There is a dearth of empirical studies on bank lending behaviour and regional economic activity in France. To be more elaborate in this research, emphasis on study-specifics regarding data coverage encompassing regions that makeup Metropolitan France vis-à-vis verified measures of regional economic activity. Also, bank lending behaviour across sectoral and firm-level lending and the total loan portfolio of French banks. Against the backdrop of the lacuna observed, the primary purpose of this study is to assess the effect of bank lending behaviour on regional economic activity in French regions from 2000-2020.
Specific objectives include;
- To examine the direction of causality between bank credit and regional economic growth in French regions.
- To find out if there is a long-run relationship between bank credit and regional economic growth of French regions.
- To assess the impact of bank efficiency on the regional economic growth of French regions.
- To examine the impact of macroeconomic fluctuations on non-performing loans of French banks.
1.3 RESEARCH BENEFITS/SIGNIFICANCE OF THE STUDY
This study’s inherent benefit is sacrosanct to upcoming researchers across undergraduate, postgraduate levels, research institutes and academia can build further considering the foundation this research lays. The uniqueness of the sample, as well as its data coverage, methodology and econometric tools used. Also, the research team of notable French banks can adopt findings to advise top management on regional business policies and banks’ business in the thirteen French regions. Banque de France can also adopt findings of this research to fine-tune apex bank policies on lending to the real sector both in urban and regional centres.
Practical benefits to core professionals and academic researchers on the mundane topic of regional economic activity is residing in an attempted modification cum copy-manufacture of foundational economic growth theories by Solow in 1956. The recent wavelength pioneered by Aghion & Howitt (1998) and Barro & Sala-i-Martin (1997) emphasizes firms’firms’ economic behaviour. In line with their thoughts, regional growth is not as a result of exogenous productivity-enhancing factors. However, more specific is a function of deliberate choices of individual actors comprises of firms and policymakers.
2.0:
DESIGN/PLAN OF STUDY
Sample Size and Sampling Techniques:
The sample size hovers thirteen administrative regions in Metropolitan France and consists of Systemically Important Banks and other tiers two banks in France. The projected sampling technique is the Purposive sampling technique.
Data Sources:
Financial information from French banks emanates from the BankScope database, and regional economic indicators emanate from the National Institute of Statistics and Economic Studies and the European Commission’sCommission’s Eurostat Database. The study period will span twenty-five years covering 1995-2020.
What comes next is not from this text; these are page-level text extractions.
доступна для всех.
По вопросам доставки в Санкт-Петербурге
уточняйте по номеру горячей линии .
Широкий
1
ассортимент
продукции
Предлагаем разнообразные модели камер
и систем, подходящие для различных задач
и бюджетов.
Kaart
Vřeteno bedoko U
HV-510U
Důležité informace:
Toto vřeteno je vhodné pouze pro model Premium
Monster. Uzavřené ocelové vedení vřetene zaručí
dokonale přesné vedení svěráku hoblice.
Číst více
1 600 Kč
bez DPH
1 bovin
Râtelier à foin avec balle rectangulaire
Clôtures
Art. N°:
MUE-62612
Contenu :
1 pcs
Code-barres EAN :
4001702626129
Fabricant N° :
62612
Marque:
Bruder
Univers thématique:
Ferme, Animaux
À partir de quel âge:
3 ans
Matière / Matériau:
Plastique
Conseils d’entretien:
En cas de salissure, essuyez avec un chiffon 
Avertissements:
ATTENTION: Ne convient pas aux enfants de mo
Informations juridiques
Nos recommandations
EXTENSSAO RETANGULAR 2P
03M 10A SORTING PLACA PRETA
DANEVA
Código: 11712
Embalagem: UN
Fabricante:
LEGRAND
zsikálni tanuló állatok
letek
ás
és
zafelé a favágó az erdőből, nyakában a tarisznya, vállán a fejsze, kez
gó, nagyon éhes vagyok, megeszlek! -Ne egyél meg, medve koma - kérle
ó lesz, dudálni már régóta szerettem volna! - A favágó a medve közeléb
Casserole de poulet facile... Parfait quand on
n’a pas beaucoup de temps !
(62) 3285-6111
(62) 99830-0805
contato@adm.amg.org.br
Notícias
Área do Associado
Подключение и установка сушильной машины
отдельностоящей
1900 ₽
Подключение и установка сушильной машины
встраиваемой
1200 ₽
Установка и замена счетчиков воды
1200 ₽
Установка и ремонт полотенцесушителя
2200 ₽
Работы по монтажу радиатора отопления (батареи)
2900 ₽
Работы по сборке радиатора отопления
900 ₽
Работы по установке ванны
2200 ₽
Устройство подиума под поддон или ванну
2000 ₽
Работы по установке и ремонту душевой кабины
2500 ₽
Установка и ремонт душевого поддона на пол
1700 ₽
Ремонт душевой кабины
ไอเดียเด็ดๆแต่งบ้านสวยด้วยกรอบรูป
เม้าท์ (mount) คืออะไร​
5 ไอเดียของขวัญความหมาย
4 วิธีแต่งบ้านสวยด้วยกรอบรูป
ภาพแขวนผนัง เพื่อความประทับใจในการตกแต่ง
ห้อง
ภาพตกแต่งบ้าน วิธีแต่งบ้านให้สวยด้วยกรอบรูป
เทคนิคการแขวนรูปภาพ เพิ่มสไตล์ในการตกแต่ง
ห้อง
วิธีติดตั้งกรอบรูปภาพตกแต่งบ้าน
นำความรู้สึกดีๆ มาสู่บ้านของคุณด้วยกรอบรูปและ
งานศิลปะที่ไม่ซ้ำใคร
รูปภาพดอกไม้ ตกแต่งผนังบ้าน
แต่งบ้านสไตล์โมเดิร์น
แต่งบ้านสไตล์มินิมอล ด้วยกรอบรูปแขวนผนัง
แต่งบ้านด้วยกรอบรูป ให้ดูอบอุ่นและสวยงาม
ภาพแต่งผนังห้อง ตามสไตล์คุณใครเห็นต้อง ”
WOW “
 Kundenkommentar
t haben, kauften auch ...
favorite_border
Econometric Technique: The peculiarity of this research influences the choice of a suitable econometric method to answer the research questions herein. As implied in the stated objectives above, long-run relationships and detection of causality using panel data necessitate the adoption of a panel co-integration and causality econometric methods. There is an extant need to decipher cross-sectional dependence before subjecting collected data to panel unit root testing. Empirical entries are provided by (Pesaran 2007 & Pesaran et al., 2008). Foundational papers on panel co-integration are provided by (Pedroni 1999 & Pedroni, 2004). A range of econometric software to be used includes; E-views, STATA, LIMDEP and SAS. Model Diagnostics must be presented to validate the estimated model in the study.